In the spring of 2008, above the rugged Chilean treescape, a giant awoke from a thousand-year sleep. With a vengeance, the antediluvian belched thick black smoke high into the night sky. Lightning arced and danced around the noxious plume that flowed from his cavernous mouth. He hissed, flicked out his fiery tongue and spewed brimstone down the mountainside. From his world of darkness, Mulciber rose with a terrifying rage.
At the opposite end of the earth, as dawn broke over rice fields in the peaceful sichuan Basin of southwestern China, another ancient primordial god turned his weary sides and struggled to free himself from the crush of his mountainous grave. a restless Enceladus shook the very foundations of a solid continent. In a great tectonic battle, the Indian plate rafted on molten asthenosphere and pushed up over the Eurasia plate, striking a northeast thrust along the Longmenshan fault and brought destruction to the rolling hills and alluvial plains of the Red Basin.
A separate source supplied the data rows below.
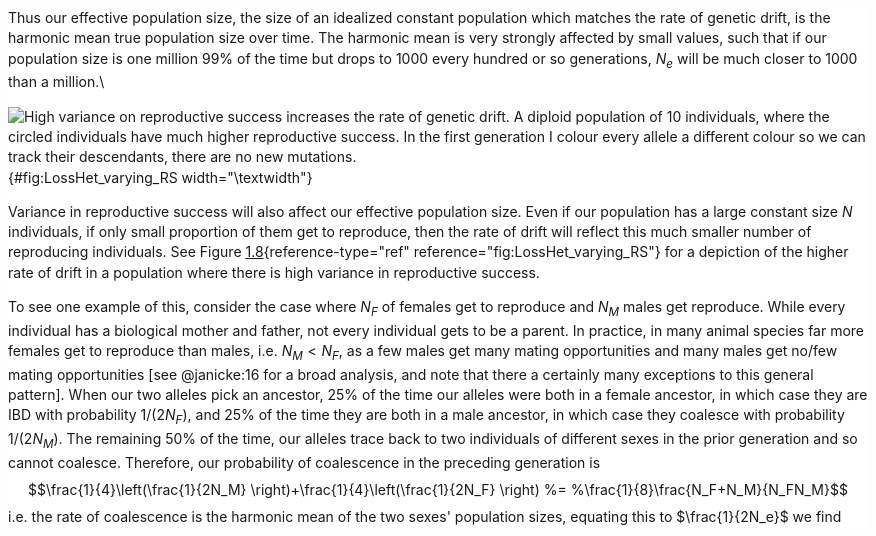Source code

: Thus our effective population size, the size of an idealized constant
population which matches the rate of genetic drift, is the harmonic mean
true population size over time. The harmonic mean is very strongly
affected by small values, such that if our population size is one
million $99\%$ of the time but drops to $1000$ every hundred or so
generations, $N_e$ will be much closer to $1000$ than a million.\

![High variance on reproductive success increases the rate of genetic
drift. A diploid population of 10 individuals, where the circled
individuals have much higher reproductive success. In the first
generation I colour every allele a different colour so we can track
their descendants, there are no new mutations.
](figures/Loss_of_he_col_alleles_varying_RS.png){#fig:LossHet_varying_RS
width="\\textwidth"}

Variance in reproductive success will also affect our effective
population size. Even if our population has a large constant size $N$
individuals, if only small proportion of them get to reproduce, then the
rate of drift will reflect this much smaller number of reproducing
individuals. See Figure
[1.8](#fig:LossHet_varying_RS){reference-type="ref"
reference="fig:LossHet_varying_RS"} for a depiction of the higher rate
of drift in a population where there is high variance in reproductive
success.

To see one example of this, consider the case where $N_F$ of females get
to reproduce and $N_M$ males get reproduce. While every individual has a
biological mother and father, not every individual gets to be a parent.
In practice, in many animal species far more females get to reproduce
than males, i.e. $N_M <N_F$, as a few males get many mating
opportunities and many males get no/few mating opportunities [see
@janicke:16 for a broad analysis, and note that there a certainly many
exceptions to this general pattern]. When our two alleles pick an
ancestor, $25\%$ of the time our alleles were both in a female ancestor,
in which case they are IBD with probability $1/(2N_F)$, and $25\%$ of
the time they are both in a male ancestor, in which case they coalesce
with probability $1/(2N_M)$. The remaining $50\%$ of the time, our
alleles trace back to two individuals of different sexes in the prior
generation and so cannot coalesce. Therefore, our probability of
coalescence in the preceding generation is
$$\frac{1}{4}\left(\frac{1}{2N_M} \right)+\frac{1}{4}\left(\frac{1}{2N_F} \right) %=
%\frac{1}{8}\frac{N_F+N_M}{N_FN_M}$$ i.e. the rate of coalescence is the
harmonic mean of the two sexes' population sizes, equating this to
$\frac{1}{2N_e}$ we find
Meanwhile, along the border of Switzerland and France, between Lake Geneva and the Jura mountain range, deep in the bowels of the earth, subatomic particles hurl in opposite directions around a thirty-kilometer circular tunnel at temperatures colder than outer space. They gain energy with every lap until they collide at the speed of light. In the most spectacular research experiment ever undertaken on earth, scientists from around the globe search for the ‘God Particle’.
Four Years Later
Dr. Aaron Krause pushed his way through throngs of reporters on the
steps of the United States District Court of Hawaii in Honolulu. With long straggly graying hair, mustache and beard, he epitomized classic geek. After a life spent in the laboratory or behind mounds of scientific papers in his office in Switzerland, he is uncomfortable in a suit. Flashbulbs blind him, microphones jab at him and the questions keep coming.
“How do you feel about Cern winning the doomsday suit?”
“Do you think there is a chance the earth will disappear into a black hole?”
“Is LHC a doomsday machine?”
“Have you found the Higgs Boson?”
“Are the three explorers you sent down the wormhole still missing?”
The last question shook him, and he looked around to see where it came from. “No one knows about the time machine experiment,” he thought.
At the bottom of the courthouse steps, the lawyers, David Meshenberg and Warren Bailey fielded their own questions. The media was giddy with the grandeur of the project that Fermilab and Cern had just successfully defended. A more sober Aaron realized that the concerns raised in Wagner’s lawsuit had some legitimacy. This experiment sailed into uncharted waters; no one will really know the outcome until the results come in.
Aaron felt his cell phone vibrating in his vest pocket. He was anxious to make a private call to Switzerland and find out if there was any news.
Sixty-six Million Years Back in Time
The sun gleamed off of the calm waters of the Cretaceous Inner Sea. Rebecca stared in disbelief. It all happened so fast. She felt as though she had lost time somewhere along the way. It was like the feeling one gets when waking from an anesthetic induced sleep. The last thing she remembered was waiting with her two traveling buddies in the time-machine cabinet. Their departure was to be delayed for another hour or so while technicians worked out a glitch. But here she stood, and it was everything she could ever have imagined. A rush of adrenaline and a complete sense of tranquility came over her at the same instance.